Sergeant Donald WILLSDON (1420600)
550 Squadron Royal Air Force

Date of birth: 29th May 1923
Date of death: 15th February 1944

Killed in action aged 20
Buried at Berlin 1939-1944 War Cemetery Plot 6 Row L Grave 15
He was born at Lepton on the 29th of May 1923, the younger son of Frank Percival Willsdon, director of a public works contractors company, and Amy Annie (nee Beaumont) of Heathway, The Green Avenue, Northcawl, Glamorgan.

He was educated at Bryntirion, Bridgend, and at the King's School Canterbury from April 1937 to July 1941, where he was in The Grange. He was appointed as a house monitor in January 1941, and was awarded his colours for the 1st Rugby XV, the 1st Football XI and 1st String Athletics in 1941.

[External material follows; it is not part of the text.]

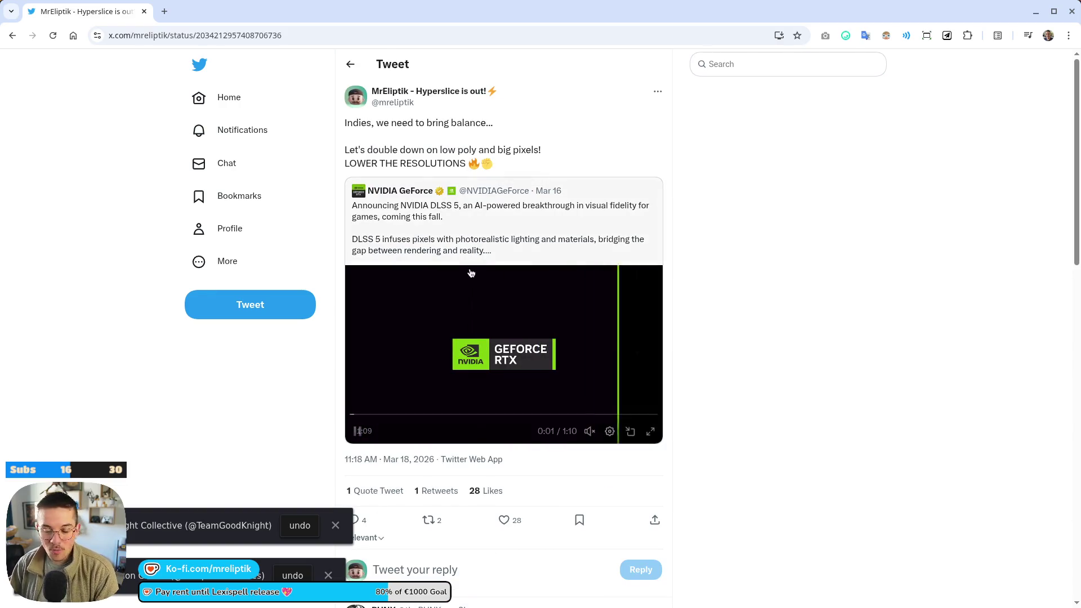
scroll(533, 319, "down", 5)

On leaving school he joined the Royal Air Force Volunteer Reserve and became a Sergeant Air Gunner.

On the night of the 16th/16th of February 1944 Bomber Command despatched 891 aircraft for an operation on Berlin, in what would be the largest raid carried out against the city during the entire war. The force was made up of 561 Lancasters, 314 Halifaxes and 16 Mosquitos. The German controllers were able to plot the bomber stream soon after it left the English coast but it changed course to swing north over Denmark for its run in and many of the fighters were unable to make contact. Berlin was covered with cloud, in spite of which, much damage was achieved including to the industrial area of Siemensstadt with some 2,642 tons of bombs being dropped, a record for Bomber Command.

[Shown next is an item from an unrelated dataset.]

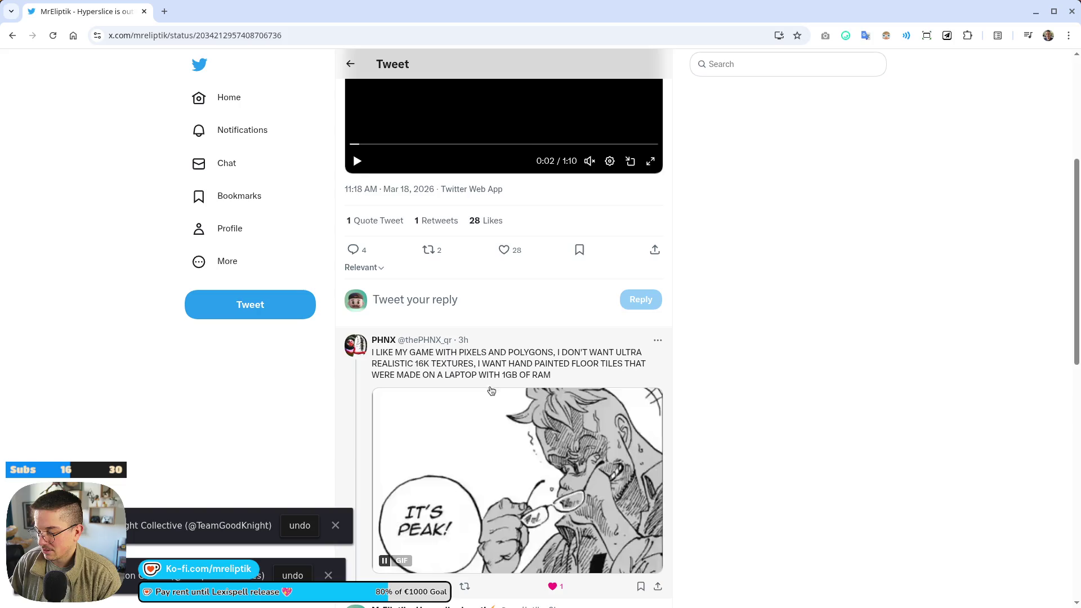
scroll(491, 391, "up", 5)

Donald Willsdon and his crew took off from RAF North Killingholme at 5.29pm on the 15th of February 1944 in Lancaster Mk III JA934 BQ-H for the operation. Nothing was heard from the aircraft after takeoff and it is thought that it was shot down by a night fighter after crossing the Baltic coast. The aircraft crashed at Tribohm, near Rostock, some eight miles to the southeast of Ribnitz-Damgarten with the loss of the entire crew.

The crew was: -

Sergeant Robert Edward Woodger (Pilot)
Sergeant David Lynn Jones (Flight Engineer)
Flight Sergeant John David McIntosh RCAF (Navigator)
Flight Sergeant Andrew Hunter Stockton RCAF (Air Bomber)
Sergeant Richard Walter John Wivell (Wireless Operator/Air Gunner)
Sergeant Victor Hugo Mate (Mid Upper Gunner)
Sergeant Donald Willsdon (Rear Gunner)

Theirs was one of 26 Lancasters and 17 Halifaxes which failed to return that night.

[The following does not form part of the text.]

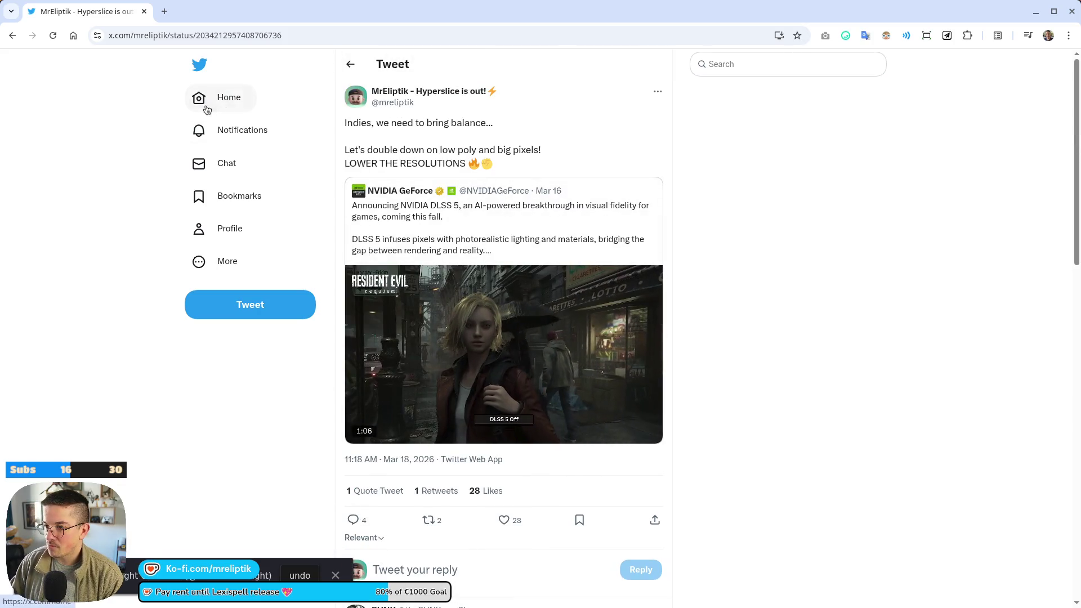
left_click(206, 108)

The local Burgomeister was ordered by the military authorities to bury the five members of the crew whose bodies were recovered the following morning at the cemetery at Tribohm, including that of Donald Willsdon. The bodies were exhumed and moved to their present location in 1949.

The Commonwealth War Graves Commission records his death as having occurred on the 16th of February 1944 but post war records show it as the 15th of February. This seems more likely as the aircraft crashed along the route the bomber stream took on their way to the target.